Für die in Berlin immer noch mit der CDU regierende SPD und ihre Ministerin Schulze ist es da schon schwieriger, sich als soziale Kraft gegen die Linke zu profilieren. Doch auch der radikal und mit einer unbekannten Kandidatin in Münster auftretende Linkspartei, kann als langjährig zerstrittener Haufen kaum eine größere Prozentzahl eingeräumt werden. Denn zudem wirkt das bundesweite Erscheinungsbild durch den ewigen Streit ihrer führenden Protagonist*innen ziemlich desaströs und sie kämpft wohl eher darum, überhaupt wieder in den Bundestag einzuziehen. Die SPD bleibt so wohl eher sich selbst ein Problem.

Doch auch die Grünen können sich womöglich noch nicht zurücklehnen. Denn die gerade bundesweit neu gegründete “Klimaliste” plant mit einem eigenen jungen Kandidaten, die altgediente Grünen-Kandidatin thematisch herauszufordern und auch der amtierende Umweltministerin der SPD droht in Münster da Ungemach.

Was letztlich in den verbleibenden Wochen tatsächlich noch geschieht, bleibt aber weitgehend offen. Denn das Wahlvolk ist zunehmend volatil geworden und Stimmungschwankungen ausgesetzt. Zudem wissen immer weniger Menschen, ob sie überhaupt wählen und wenn, wer es denn sein wird, bei dem sie das Kreuz machen.
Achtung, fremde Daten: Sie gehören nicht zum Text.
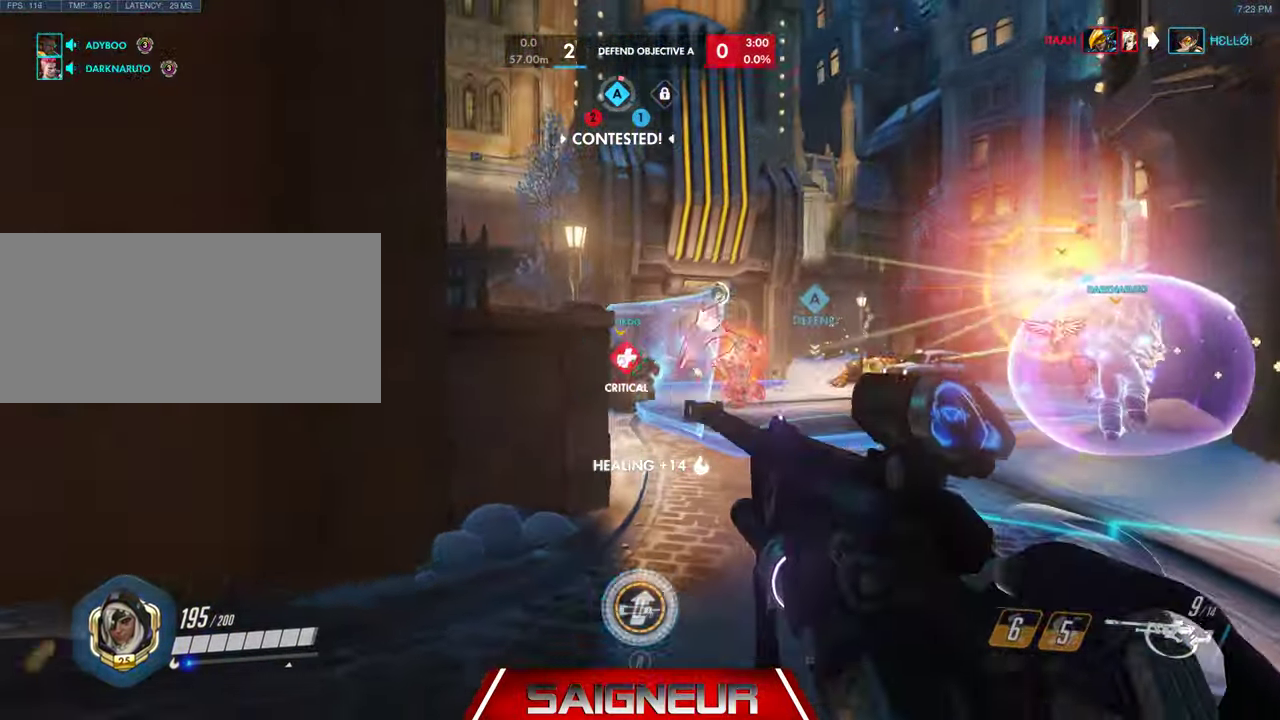
{"keys": ["d"], "mouse": [], "events": [[33, "q", "up"], [67, "mouse_left", "up"], [100, "mouse_left", "down"], [100, "q", "down"], [167, "q", "up"], [200, "mouse_left", "up"], [233, "mouse_left", "down"], [300, "mouse_left", "up"]]}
So gesehen würde die Konzentration des Wahlkampfs auf wenige Wochen, mit dem Höhepunkt kurz vor der Wahl, durchaus Sinn machen, wenn da nicht der Anteil der Briefwähler*innen gerade in Corona-Zeiten enorm steigen würde.

So bleibt viel Potenzial für weitere Wendungen in diesem Wahlkampf oder wie es in einem Grünen Wahlprogramm-Slogan heißt: “Deutschland. Alles ist drin.”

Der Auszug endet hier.